◆ **Directions for this task**
Your job with the data below is to output exactly the lines from the one holding "vfov_deg: 61.2" down to the one holding "exposure_s: 1/120", both included, and no others.

** Opening Exercise inputs block **

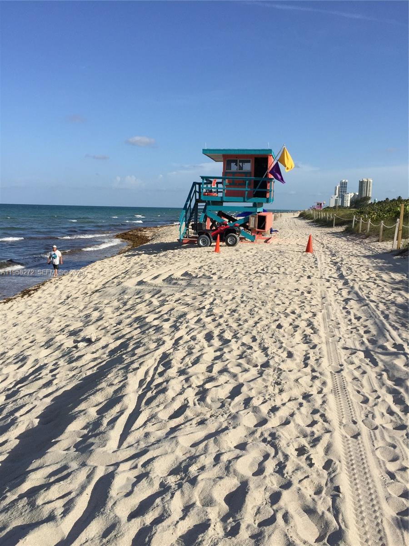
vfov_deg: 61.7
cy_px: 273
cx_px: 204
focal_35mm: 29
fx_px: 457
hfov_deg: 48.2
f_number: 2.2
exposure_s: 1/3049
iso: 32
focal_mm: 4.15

** Closing Exercise inputs block **
** Opening Exercise inputs block **

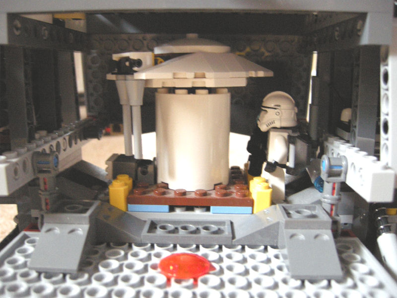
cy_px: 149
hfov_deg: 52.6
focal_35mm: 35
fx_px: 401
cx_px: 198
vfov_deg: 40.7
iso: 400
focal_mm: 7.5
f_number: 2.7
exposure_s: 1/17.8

** Closing Exercise inputs block **
** Opening Exercise inputs block **

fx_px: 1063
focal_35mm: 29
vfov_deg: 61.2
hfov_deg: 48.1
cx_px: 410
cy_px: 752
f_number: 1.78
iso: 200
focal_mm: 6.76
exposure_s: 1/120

** Closing Exercise inputs block **

◆ **Solution to the problem**
vfov_deg: 61.2
hfov_deg: 48.1
cx_px: 410
cy_px: 752
f_number: 1.78
iso: 200
focal_mm: 6.76
exposure_s: 1/120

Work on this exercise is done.